Тот век, к которому навсегда остался привязан Шкловский, был веком споров и ругани — и Шкловского, кстати, часто ругали. Его ругали начальники, его ругали бюрократы из писательских организаций, ему не могли ничего простить и ничего не прощали либеральные критики, и часто он, как загнанный в угол пёс, падал на спину, подставляя под удары мягкое брюхо.

Евгений Шварц в дневниковой записи от 2 января 1952 года отмечал: «На душе беспокойно, и тревога не знает, за что уцепиться. Вечером заходил Рахманов[112]. Я пошёл его провожать и на обратном пути вспоминал старые обиды. Меня вечно обижал Шкловский, который невзлюбил меня с первой встречи, году, вероятно, в двадцать третьем!

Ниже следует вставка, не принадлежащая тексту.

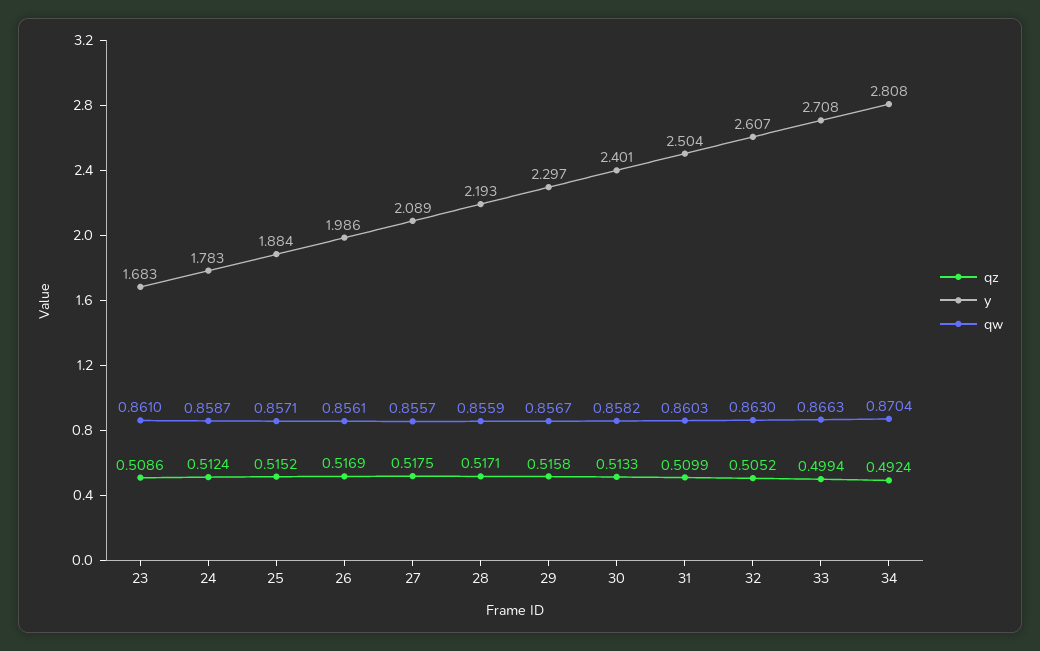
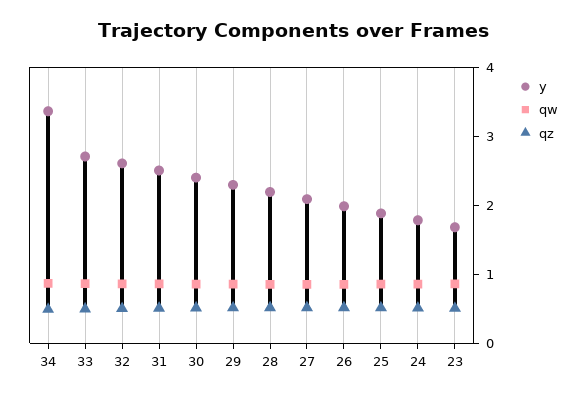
y, 34: 2.808 -> 3.4

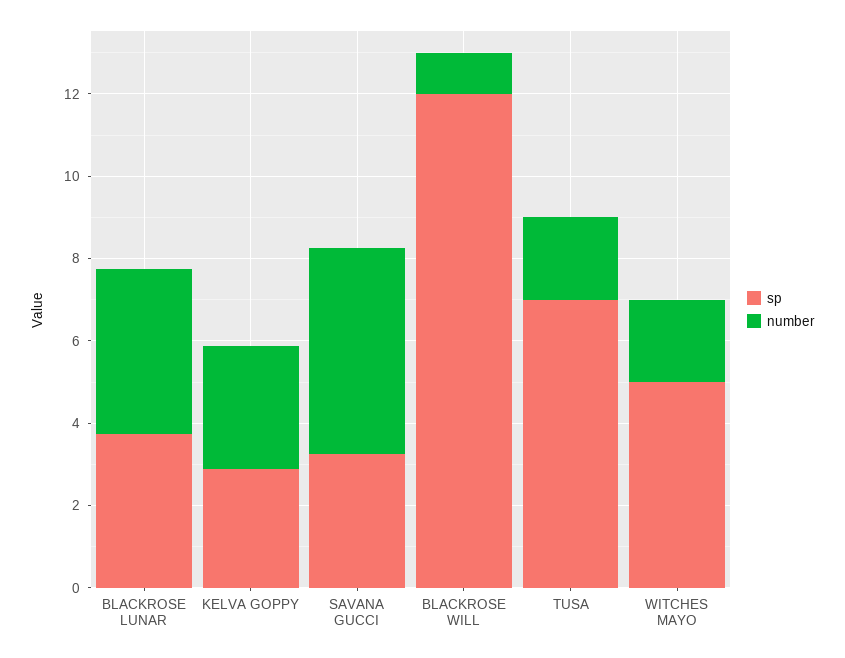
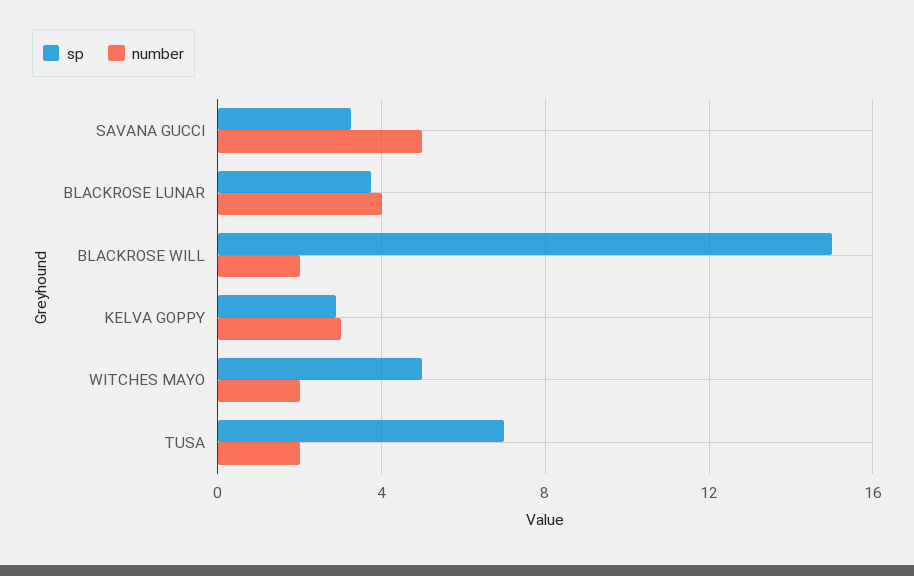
sp, BLACKROSE WILL: 12 -> 15
number, BLACKROSE WILL: 1 -> 2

Но меня сегодня мучило не это, а то, что я держался перед ним виновато, зная об этом его чувстве. Тынянов меня любил, что Шкловского сердило ещё больше»{234}.

Шварц вспоминал также о старых делах: однажды коллеги-писатели пришли «в детский отдел возбуждённые, опьянённые — поссорились со Шкловским. „Его так отчитал Борис <Житков>, — умилялся Маршак, — что это будет ему хорошим уроком“. За что влетело Шкловскому, понять было трудно. Угадывалось: за то, что чужой. „Вот я придумал тему, дарю её вам: радиоприёмник на металлическом зубе“. Эта фраза Шкловского больше всего возмущала Житкова, и он всё повторял её неестественным голосом, передразнивая: „Дарю её вам!“ Через некоторое время сам пострадавший зашёл в отдел. Был Шкловский мастер ссориться, привычен к диспутам, рассердившись, как правило, умнел, а тут, видно, несколько растерялся. Сидел на подоконнике нахохлившись, если так можно сказать о человеке лысом, и доказывал Маршаку и Житкову, что они поступили с ним нехорошо. Замятину, который зашёл за ним, Шкловский наивно пожаловался: „Житков говорит, что я не остроумен. Разве это верно?“ И Замятин покачал головой со своей сдержанной европейской повадкой и ответил: „Никак не могу с этим согласиться“. И, подумав, добавил: „Уж скорее можно обвинить вас в недержании остроумия“»{235}.

Возвращались люди (или их имена).

Жена Даниила Андреева, Алла Александровна, вспоминала, что, когда пересматривалось дело её мужа, «жена Виктора Шкловского Серафима Густавовна посоветовала мне написать заявление о пересмотре дела сына Леонида Андреева и дать на подпись людям с именами. Она же составила текст этого заявления. Шкловский подписал его первым».

Надежда Яковлевна Мандельштам жила у бывшей жены Шкловского Василисы Георгиевны в Ларушинском и там, по воспоминаниям лингвиста Вячеслава Иванова, встречалась с Ахматовой.

Воздух стал теплее, пришла оттепель.

Стихи хранились не в рукописях, а в памяти слушателей.

Настала пора их собирать.

Устроили новый съезд писателей — про эту суету Шкловский написал в «Чукоккале»:

«Как-то говорили про курьера, который ехал так быстро, что его шпага стучала по верстовым столбам, как по частоколу.

Так простучал А. Сурков.

16 декабря 1954»{236}.


И тут приключилось для всех писателей странное, невиданное — конечно, не по своей силе, а по обстоятельствам — испытание.